» **Exercise aim**: Below is a listing. Quote from it, exactly, the lines from the one containing "0: (147, 81)" down to the one containing "52: (460, 589)", both ends included, and nothing else.

» **Entries provided**:
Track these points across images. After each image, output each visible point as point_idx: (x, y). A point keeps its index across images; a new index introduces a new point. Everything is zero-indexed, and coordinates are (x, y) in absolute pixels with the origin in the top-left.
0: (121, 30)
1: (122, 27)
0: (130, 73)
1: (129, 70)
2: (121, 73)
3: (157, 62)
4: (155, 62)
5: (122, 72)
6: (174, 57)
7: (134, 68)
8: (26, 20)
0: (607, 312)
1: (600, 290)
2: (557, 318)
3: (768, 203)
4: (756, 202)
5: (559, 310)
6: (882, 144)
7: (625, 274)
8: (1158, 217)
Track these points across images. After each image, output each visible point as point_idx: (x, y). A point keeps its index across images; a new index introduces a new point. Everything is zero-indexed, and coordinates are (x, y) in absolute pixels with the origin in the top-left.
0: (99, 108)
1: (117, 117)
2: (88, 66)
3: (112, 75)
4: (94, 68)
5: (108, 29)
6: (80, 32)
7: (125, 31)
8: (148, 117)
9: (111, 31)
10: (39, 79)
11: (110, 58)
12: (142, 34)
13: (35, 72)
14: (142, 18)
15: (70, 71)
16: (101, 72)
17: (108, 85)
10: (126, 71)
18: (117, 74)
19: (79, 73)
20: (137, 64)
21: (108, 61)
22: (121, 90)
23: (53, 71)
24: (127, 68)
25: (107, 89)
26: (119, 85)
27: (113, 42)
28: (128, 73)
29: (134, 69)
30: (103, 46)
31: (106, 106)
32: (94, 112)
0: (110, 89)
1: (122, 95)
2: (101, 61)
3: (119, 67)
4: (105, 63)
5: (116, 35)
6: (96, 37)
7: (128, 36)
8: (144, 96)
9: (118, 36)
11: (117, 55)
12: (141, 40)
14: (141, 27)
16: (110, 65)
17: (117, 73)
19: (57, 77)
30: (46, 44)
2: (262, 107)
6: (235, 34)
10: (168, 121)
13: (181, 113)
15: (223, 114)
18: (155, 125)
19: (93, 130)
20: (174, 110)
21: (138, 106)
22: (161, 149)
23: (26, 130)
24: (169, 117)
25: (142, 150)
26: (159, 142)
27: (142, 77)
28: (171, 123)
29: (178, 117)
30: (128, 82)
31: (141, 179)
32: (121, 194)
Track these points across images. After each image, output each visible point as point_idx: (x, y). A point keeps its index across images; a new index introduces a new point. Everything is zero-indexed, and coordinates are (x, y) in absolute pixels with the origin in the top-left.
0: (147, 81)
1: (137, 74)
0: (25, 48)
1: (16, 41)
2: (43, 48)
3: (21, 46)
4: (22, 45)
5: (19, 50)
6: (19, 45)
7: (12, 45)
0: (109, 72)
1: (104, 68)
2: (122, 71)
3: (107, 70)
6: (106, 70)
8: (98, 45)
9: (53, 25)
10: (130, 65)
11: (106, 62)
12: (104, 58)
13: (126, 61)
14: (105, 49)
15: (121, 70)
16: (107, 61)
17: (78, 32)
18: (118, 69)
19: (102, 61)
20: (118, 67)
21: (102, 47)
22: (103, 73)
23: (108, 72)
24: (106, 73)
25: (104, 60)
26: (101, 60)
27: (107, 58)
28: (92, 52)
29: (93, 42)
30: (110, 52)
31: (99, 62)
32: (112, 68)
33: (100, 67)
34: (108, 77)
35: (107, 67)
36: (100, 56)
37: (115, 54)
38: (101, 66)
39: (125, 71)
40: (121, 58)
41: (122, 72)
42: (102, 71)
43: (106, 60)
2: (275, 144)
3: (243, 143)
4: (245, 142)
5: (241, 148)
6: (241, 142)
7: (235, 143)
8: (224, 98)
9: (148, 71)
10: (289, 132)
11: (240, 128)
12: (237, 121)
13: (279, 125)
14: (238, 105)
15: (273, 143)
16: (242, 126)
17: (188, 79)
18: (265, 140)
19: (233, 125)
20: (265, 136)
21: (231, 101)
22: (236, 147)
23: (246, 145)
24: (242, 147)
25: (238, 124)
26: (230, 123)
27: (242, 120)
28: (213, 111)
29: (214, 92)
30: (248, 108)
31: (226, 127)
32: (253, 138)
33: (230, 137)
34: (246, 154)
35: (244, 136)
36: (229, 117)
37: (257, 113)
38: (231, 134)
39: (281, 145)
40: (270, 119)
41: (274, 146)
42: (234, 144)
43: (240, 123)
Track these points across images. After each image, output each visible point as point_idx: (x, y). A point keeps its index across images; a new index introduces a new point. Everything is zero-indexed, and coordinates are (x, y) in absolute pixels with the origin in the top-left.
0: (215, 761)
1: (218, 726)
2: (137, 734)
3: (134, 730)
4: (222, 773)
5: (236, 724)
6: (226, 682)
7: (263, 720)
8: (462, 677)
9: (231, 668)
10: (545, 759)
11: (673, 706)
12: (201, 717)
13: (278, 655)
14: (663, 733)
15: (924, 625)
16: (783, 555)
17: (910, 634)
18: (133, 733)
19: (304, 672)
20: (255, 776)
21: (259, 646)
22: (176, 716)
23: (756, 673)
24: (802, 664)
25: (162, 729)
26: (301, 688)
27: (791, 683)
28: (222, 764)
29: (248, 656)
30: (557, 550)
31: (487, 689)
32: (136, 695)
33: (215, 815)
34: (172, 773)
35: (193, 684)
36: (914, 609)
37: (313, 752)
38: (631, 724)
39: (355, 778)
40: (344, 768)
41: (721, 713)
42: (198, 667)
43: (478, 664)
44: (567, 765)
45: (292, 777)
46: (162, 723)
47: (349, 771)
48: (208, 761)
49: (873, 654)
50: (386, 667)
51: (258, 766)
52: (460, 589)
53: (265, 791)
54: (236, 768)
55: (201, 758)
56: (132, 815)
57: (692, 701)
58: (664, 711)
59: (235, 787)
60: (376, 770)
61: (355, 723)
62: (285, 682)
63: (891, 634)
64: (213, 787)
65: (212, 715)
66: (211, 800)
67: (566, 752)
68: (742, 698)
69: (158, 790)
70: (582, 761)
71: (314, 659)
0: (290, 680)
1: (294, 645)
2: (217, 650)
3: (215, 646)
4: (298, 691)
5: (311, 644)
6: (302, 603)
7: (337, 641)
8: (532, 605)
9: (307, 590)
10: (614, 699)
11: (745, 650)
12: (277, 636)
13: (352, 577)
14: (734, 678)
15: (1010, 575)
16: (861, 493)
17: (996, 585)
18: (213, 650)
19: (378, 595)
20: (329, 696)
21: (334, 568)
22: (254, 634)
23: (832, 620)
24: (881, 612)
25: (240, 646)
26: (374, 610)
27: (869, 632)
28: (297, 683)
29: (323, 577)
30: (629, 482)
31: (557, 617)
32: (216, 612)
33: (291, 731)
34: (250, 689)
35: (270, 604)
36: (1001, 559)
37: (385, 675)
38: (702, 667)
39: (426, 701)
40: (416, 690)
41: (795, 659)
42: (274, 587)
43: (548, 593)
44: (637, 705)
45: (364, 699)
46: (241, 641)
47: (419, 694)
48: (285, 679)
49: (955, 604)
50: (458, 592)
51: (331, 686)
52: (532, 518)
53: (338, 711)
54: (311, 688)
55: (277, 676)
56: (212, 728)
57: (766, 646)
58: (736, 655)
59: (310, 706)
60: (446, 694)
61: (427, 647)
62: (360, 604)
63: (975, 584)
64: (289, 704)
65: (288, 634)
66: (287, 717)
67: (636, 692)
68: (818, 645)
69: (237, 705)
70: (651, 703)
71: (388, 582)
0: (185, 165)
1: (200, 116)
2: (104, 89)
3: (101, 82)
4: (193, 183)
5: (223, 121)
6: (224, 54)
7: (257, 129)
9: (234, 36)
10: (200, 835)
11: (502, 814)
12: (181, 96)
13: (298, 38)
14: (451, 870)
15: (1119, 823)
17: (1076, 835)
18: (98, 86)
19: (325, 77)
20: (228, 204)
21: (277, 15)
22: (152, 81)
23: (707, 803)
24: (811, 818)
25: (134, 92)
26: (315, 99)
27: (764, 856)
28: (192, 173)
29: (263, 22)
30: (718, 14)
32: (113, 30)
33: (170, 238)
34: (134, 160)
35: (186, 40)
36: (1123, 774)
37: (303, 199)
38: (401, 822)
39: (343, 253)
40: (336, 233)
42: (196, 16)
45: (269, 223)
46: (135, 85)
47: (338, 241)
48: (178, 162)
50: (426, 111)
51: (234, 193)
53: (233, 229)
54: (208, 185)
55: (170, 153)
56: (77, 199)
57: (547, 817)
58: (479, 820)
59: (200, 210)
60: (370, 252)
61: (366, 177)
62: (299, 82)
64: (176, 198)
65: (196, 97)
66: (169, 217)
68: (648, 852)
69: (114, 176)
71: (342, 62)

» **Result of the task**:
0: (147, 81)
1: (137, 74)
0: (25, 48)
1: (16, 41)
2: (43, 48)
3: (21, 46)
4: (22, 45)
5: (19, 50)
6: (19, 45)
7: (12, 45)
0: (109, 72)
1: (104, 68)
2: (122, 71)
3: (107, 70)
6: (106, 70)
8: (98, 45)
9: (53, 25)
10: (130, 65)
11: (106, 62)
12: (104, 58)
13: (126, 61)
14: (105, 49)
15: (121, 70)
16: (107, 61)
17: (78, 32)
18: (118, 69)
19: (102, 61)
20: (118, 67)
21: (102, 47)
22: (103, 73)
23: (108, 72)
24: (106, 73)
25: (104, 60)
26: (101, 60)
27: (107, 58)
28: (92, 52)
29: (93, 42)
30: (110, 52)
31: (99, 62)
32: (112, 68)
33: (100, 67)
34: (108, 77)
35: (107, 67)
36: (100, 56)
37: (115, 54)
38: (101, 66)
39: (125, 71)
40: (121, 58)
41: (122, 72)
42: (102, 71)
43: (106, 60)
2: (275, 144)
3: (243, 143)
4: (245, 142)
5: (241, 148)
6: (241, 142)
7: (235, 143)
8: (224, 98)
9: (148, 71)
10: (289, 132)
11: (240, 128)
12: (237, 121)
13: (279, 125)
14: (238, 105)
15: (273, 143)
16: (242, 126)
17: (188, 79)
18: (265, 140)
19: (233, 125)
20: (265, 136)
21: (231, 101)
22: (236, 147)
23: (246, 145)
24: (242, 147)
25: (238, 124)
26: (230, 123)
27: (242, 120)
28: (213, 111)
29: (214, 92)
30: (248, 108)
31: (226, 127)
32: (253, 138)
33: (230, 137)
34: (246, 154)
35: (244, 136)
36: (229, 117)
37: (257, 113)
38: (231, 134)
39: (281, 145)
40: (270, 119)
41: (274, 146)
42: (234, 144)
43: (240, 123)
Track these points across images. After each image, output each visible point as point_idx: (x, y). A point keeps its index across images; a new index introduces a new point. Everything is zero-indexed, and coordinates are (x, y) in absolute pixels with the origin in the top-left.
0: (215, 761)
1: (218, 726)
2: (137, 734)
3: (134, 730)
4: (222, 773)
5: (236, 724)
6: (226, 682)
7: (263, 720)
8: (462, 677)
9: (231, 668)
10: (545, 759)
11: (673, 706)
12: (201, 717)
13: (278, 655)
14: (663, 733)
15: (924, 625)
16: (783, 555)
17: (910, 634)
18: (133, 733)
19: (304, 672)
20: (255, 776)
21: (259, 646)
22: (176, 716)
23: (756, 673)
24: (802, 664)
25: (162, 729)
26: (301, 688)
27: (791, 683)
28: (222, 764)
29: (248, 656)
30: (557, 550)
31: (487, 689)
32: (136, 695)
33: (215, 815)
34: (172, 773)
35: (193, 684)
36: (914, 609)
37: (313, 752)
38: (631, 724)
39: (355, 778)
40: (344, 768)
41: (721, 713)
42: (198, 667)
43: (478, 664)
44: (567, 765)
45: (292, 777)
46: (162, 723)
47: (349, 771)
48: (208, 761)
49: (873, 654)
50: (386, 667)
51: (258, 766)
52: (460, 589)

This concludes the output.